Woe to you, teachers of the law and Pharisees, you hypocrites! You travel over land and sea to win a single convert, and when he becomes one, you make him twice as much a son of hell as you are.
Woe to you, blind guides! You say, ‘If anyone swears by the temple, it means nothing; but if anyone swears by the gold of the temple, he is bound by his oath.’ You blind fools! Which is greater: the gold, or the temple that makes the gold sacred?…
Woe to you, teachers of the law and Pharisees, you hypocrites! You give a tenth of your spices— mint, dill and cummin. But you have neglected the more important matters of the law— justice, mercy and faithfulness. You should have practised the latter, without neglecting the former. You blind guides! You strain out a gnat but swallow a camel.

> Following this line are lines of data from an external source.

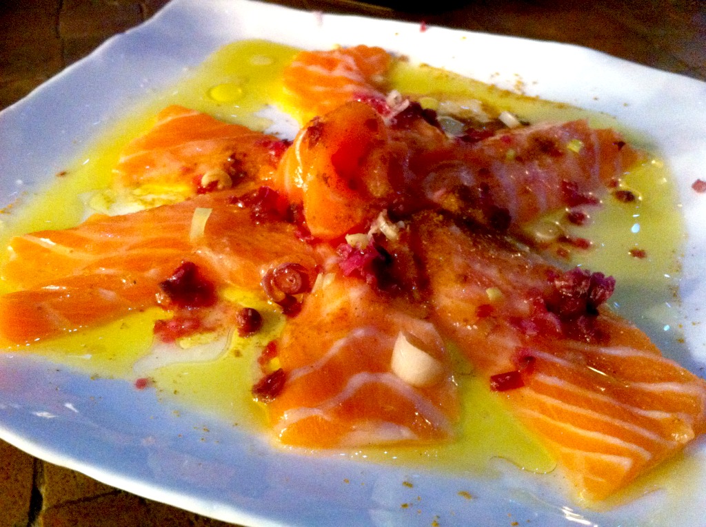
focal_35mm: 35
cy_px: 264
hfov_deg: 52.7
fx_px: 713
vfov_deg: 40.6
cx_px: 353
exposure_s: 1/15
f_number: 2.8
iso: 800
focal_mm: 3.85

Woe to you, teachers of the law and Pharisees, you hypocrites! You clean the outside of the cup and dish, but inside they are full of greed and self-indulgence. Blind Pharisee! First clean the inside of the cup and dish, and then the outside also will be clean.
Woe to you, teachers of the law and Pharisees, you hypocrites! You are like whitewashed tombs, which look beautiful on the outside but on the inside are full of dead men’s bones and everything unclean. In the same way, on the outside you appear to people as righteous but on the inside you are full of hypocrisy and wickedness.
Woe to you, teachers of the law and Pharisees, you hypocrites! You build tombs for the prophets and decorate the graves of the righteous. And you say, ‘If we had lived in the days of our forefathers, we would not have taken part with them in shedding the blood of the prophets.’ So you testify against yourselves that you are the descendants of those who murdered the prophets. Fill up, then, the measure of the sin of your forefathers!
(Matthew 23:13-32 NIV)
Those who know their Bible well, may ask why I stopped there. This is because Jesus went on to rebuke these Pharisees as follows: “You snakes! You brood of vipers! How will you escape being condemned to hell? Therefore I am sending you prophets and wise men and teachers. Some of them you will kill and crucify; others you will flog in your synagogues and pursue from town to town. And so upon you will come all the righteous blood that has been shed on earth…”
Is this not exactly what the Tea Party is doing? These ultra-Conservative prisoners of libertarian ideology and fanatical adherents to free market economics are determined to sacrifice the future habitability of planet Earth on an altar of worship to their God of short-term self-interest… My advice to all who are tempted to join them is this: When we know we’re in a hole, we should stop digging!
Update: With my thanks to the Mashed Potato Bulletin for the hat-tip, Michael Tomasky very eloquently summarised all that is wrong with the Republican Party today in this (17 January 2012) piece: What Mitt’s Father Got Right (and Mitt Gets Wrong)… As Tomasky says, “Romney… is appallingly wrong about ‘envy’ [because] he assumes that everyone wants to get rich but isn’t ‘good’ enough.”